German centre-right leader says upstart populists too extreme

Chairman of the Christian Democratic Union of Germany (CDU) Friedrich Merz speaks during a press conference after the CDU Federal Executive Committee meeting in the Konrad Adenauer House. The CDU was the strongest party in the 2024 European elections. Sebastian Christoph Gollnow/dpa

German centre-right opposition leader Friedrich Merz expressed his opposition on Tuesday to potentially forming coalitions with populists or far-left parties in order to keep the far-right Alternative for Germany (AfD) out of power in eastern German states.

Merz said he doesn't think his Christian Democrats (CDU) should consider working with the upstart populist Sahra Wagenknecht Alliance (BSW), which broke away from the hard-left Die Linke (The Left) party and has been campaigning on a mix of left-wing social policy and anti-immigrant views. Wagenknecht has also demanded an immediate end to military aid for Ukraine.

Merz accused the party's founder, Sahra Wagenknecht, of holding extreme far-right views on some issues and far-left views on others. Merz doubled-down on the CDU's policy against co-operating with either the AfD or Die Linke.

"We do not work together with such far-right and far-left parties," Merz said during an appearance on German television on Monday evening, claiming both labels apply to Wagenknecht. "We want to win majorities."

But the state-level CDU party in the central state of Thuringia continued to signal an openness to working with the BSW, despite Merz's comments.

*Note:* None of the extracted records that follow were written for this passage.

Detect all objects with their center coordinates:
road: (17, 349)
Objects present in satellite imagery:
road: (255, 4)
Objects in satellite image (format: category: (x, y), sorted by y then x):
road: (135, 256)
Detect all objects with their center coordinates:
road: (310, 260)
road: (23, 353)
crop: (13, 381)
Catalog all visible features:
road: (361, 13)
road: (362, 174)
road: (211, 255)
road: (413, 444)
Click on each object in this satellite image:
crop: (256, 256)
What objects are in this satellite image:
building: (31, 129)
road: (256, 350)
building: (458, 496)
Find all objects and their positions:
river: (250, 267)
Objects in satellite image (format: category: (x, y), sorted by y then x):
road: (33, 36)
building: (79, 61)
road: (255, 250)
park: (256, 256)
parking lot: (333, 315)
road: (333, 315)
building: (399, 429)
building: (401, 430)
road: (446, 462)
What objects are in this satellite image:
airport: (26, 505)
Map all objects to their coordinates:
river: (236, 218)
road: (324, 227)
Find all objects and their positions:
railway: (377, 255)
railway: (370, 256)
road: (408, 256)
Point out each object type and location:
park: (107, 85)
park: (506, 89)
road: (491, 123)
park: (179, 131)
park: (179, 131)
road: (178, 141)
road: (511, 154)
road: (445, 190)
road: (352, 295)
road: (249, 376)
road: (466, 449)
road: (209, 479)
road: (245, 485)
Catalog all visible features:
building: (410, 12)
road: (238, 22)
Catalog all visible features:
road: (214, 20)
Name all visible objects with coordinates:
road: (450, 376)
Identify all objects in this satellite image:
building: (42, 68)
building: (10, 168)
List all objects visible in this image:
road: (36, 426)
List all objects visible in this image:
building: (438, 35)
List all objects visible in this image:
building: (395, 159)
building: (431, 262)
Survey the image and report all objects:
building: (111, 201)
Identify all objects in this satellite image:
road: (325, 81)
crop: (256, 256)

State parliamentary elections in Thuringia, Brandenburg and Saxony are scheduled for September. All three states are located in the former communist East Germany, where support for the AfD - as well as Wagenknecht's BSW - is particularly strong.

There are concerns that very broad-based coalitions may be required to keep the AfD out of power in all three states.

The AfD ran well ahead of all other parties in the former East Germany in Sunday's European Parliament election results.

Wagenknecht responded on Tuesday by calling Merz childish.